Hi All,
i have a dollar function inside the value feature of TextField, this works fine if the Value is less than 10 digits, if it is more than 10 , the Dollar functions returns $N/A
how can i overcome this
Thanks in advance
Discussion posts and replies are publicly visible
Hello,
With text also if the number of characters are exceeding 12 /13 then it wont work properly.
You can use as below. Here the dollar function is for just adding the symbol before the text and the whole number we ca take as text (but not inside dollar function)-
a!textField( value:dollar()&"9999999999999999999999999999999999")
I'd like to point out that if you just need a "$" character, it might be simpler to just use the literal "$" character instead of the dollar() function. So just
a!textField( value: "$" & "999999999999999999999999999" )
Also note that neither technique will give number formatting like dollar() does (when called on an appropriate-sized number anyway), i.e. comma-separating each triplet and formatting the decimal (or including ".00" if none).
index( ri!PF_Request, "RevenueAtRisk", null)
if the value exceeds (eg - 12345678912), the above approach gives infinity(∞)
Can you confirm the type of ri!PF_Request.RevenueAtRisk? I'm pretty sure you have it stored as an Integer in your CDT, which is the main issue here. If you store it as a decimal or text, it should work fine. It isn't an issue with the dollar() function at all, just about how Appian deals with large integers.

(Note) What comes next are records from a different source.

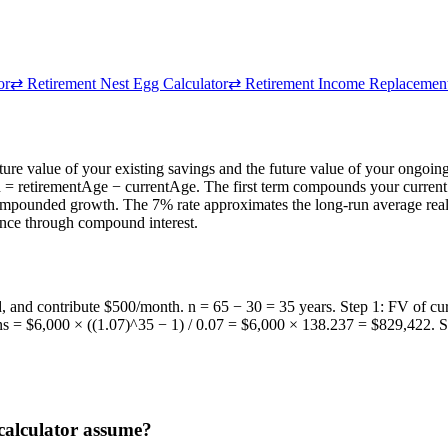
or
⇄
Retirement Nest Egg Calculator
⇄
Retirement Income Replacement
ture value of your existing savings and the future value of your ongoi
n = retirementAge − currentAge. The first term compounds your current
ompounded growth. The 7% rate approximates the long-run average real re
lance through compound interest.
ed, and contribute $500/month. n = 65 − 30 = 35 years. Step 1: FV of 
ons = $6,000 × ((1.07)^35 − 1) / 0.07 = $6,000 × 138.237 = $829,422.
 calculator assume?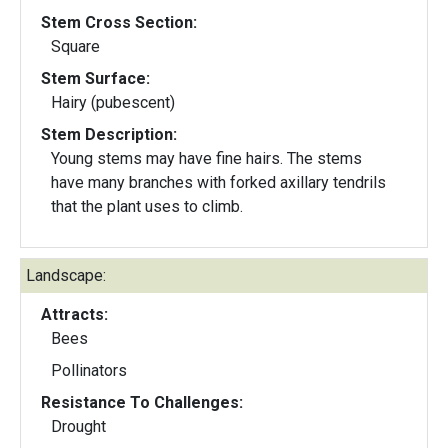
Stem Cross Section:
Square
Stem Surface:
Hairy (pubescent)
Stem Description:
Young stems may have fine hairs. The stems
have many branches with forked axillary tendrils
that the plant uses to climb.
Landscape:
Attracts:
Bees
Pollinators
Resistance To Challenges:
Drought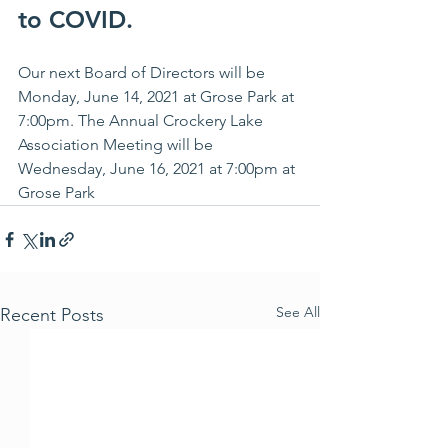
to COVID. 
Our next Board of Directors will be 
Monday, June 14, 2021 at Grose Park at 
7:00pm. The Annual Crockery Lake 
Association Meeting will be 
Wednesday, June 16, 2021 at 7:00pm at 
Grose Park
See All
Recent Posts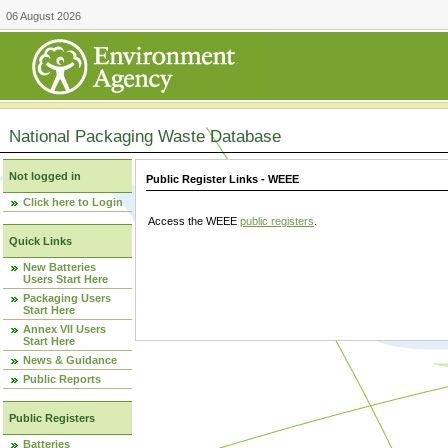
06 August 2026
National Packaging Waste Database
Not logged in
Public Register Links - WEEE
Click here to Login
Access the WEEE
public registers
.
Quick Links
New Batteries
Users Start Here
Packaging Users
Start Here
Annex VII Users
Start Here
News & Guidance
Public Reports
Public Registers
Batteries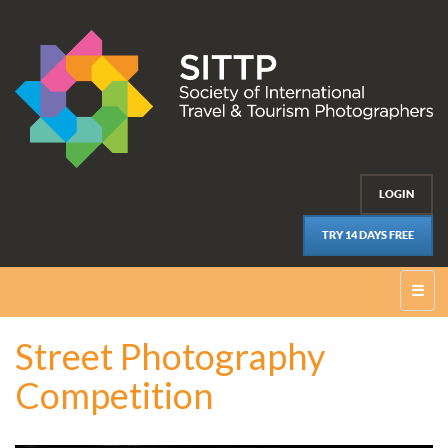
LOGIN
TRY 14 DAYS FREE
☰
Street Photography
Competition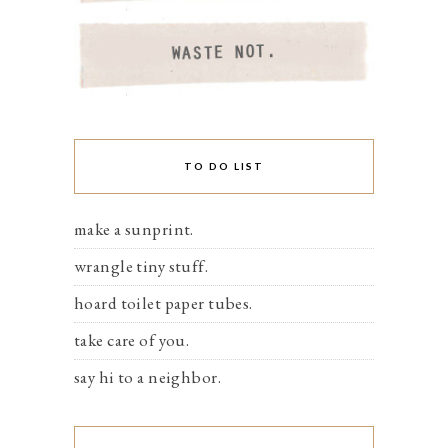
TO DO LIST
make a sunprint.
wrangle tiny stuff.
hoard toilet paper tubes.
take care of you.
say hi to a neighbor.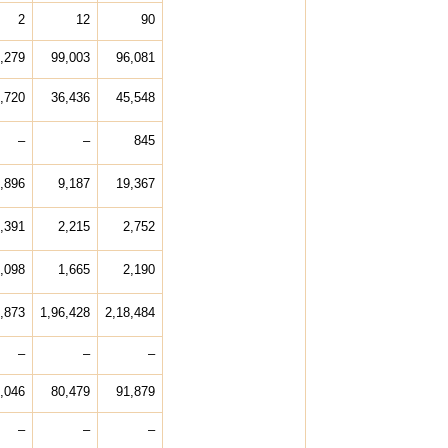
2
12
90
,279
99,003
96,081
,720
36,436
45,548
–
–
845
,896
9,187
19,367
,391
2,215
2,752
,098
1,665
2,190
,873
1,96,428
2,18,484
–
–
–
,046
80,479
91,879
–
–
–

yes it is an interger, am pretty new to Appian , please tell me one thing, this CDT is used in Various places, so if I change the type of it, will it affect those.
The main way this may affect other things is through the database. If you have a database table that is referenced with this CDT, then you would also have to update the table to use a decimal instead of integer. Once your CDT is updated though, all other design objects in Appian will update to use the updated version.
And even though changes in the database are unfortunate, I think they are necessary in this case. Any integer > 2^31 -1 will always return infinity, so you can't really use it anywhere if it is defined as an integer.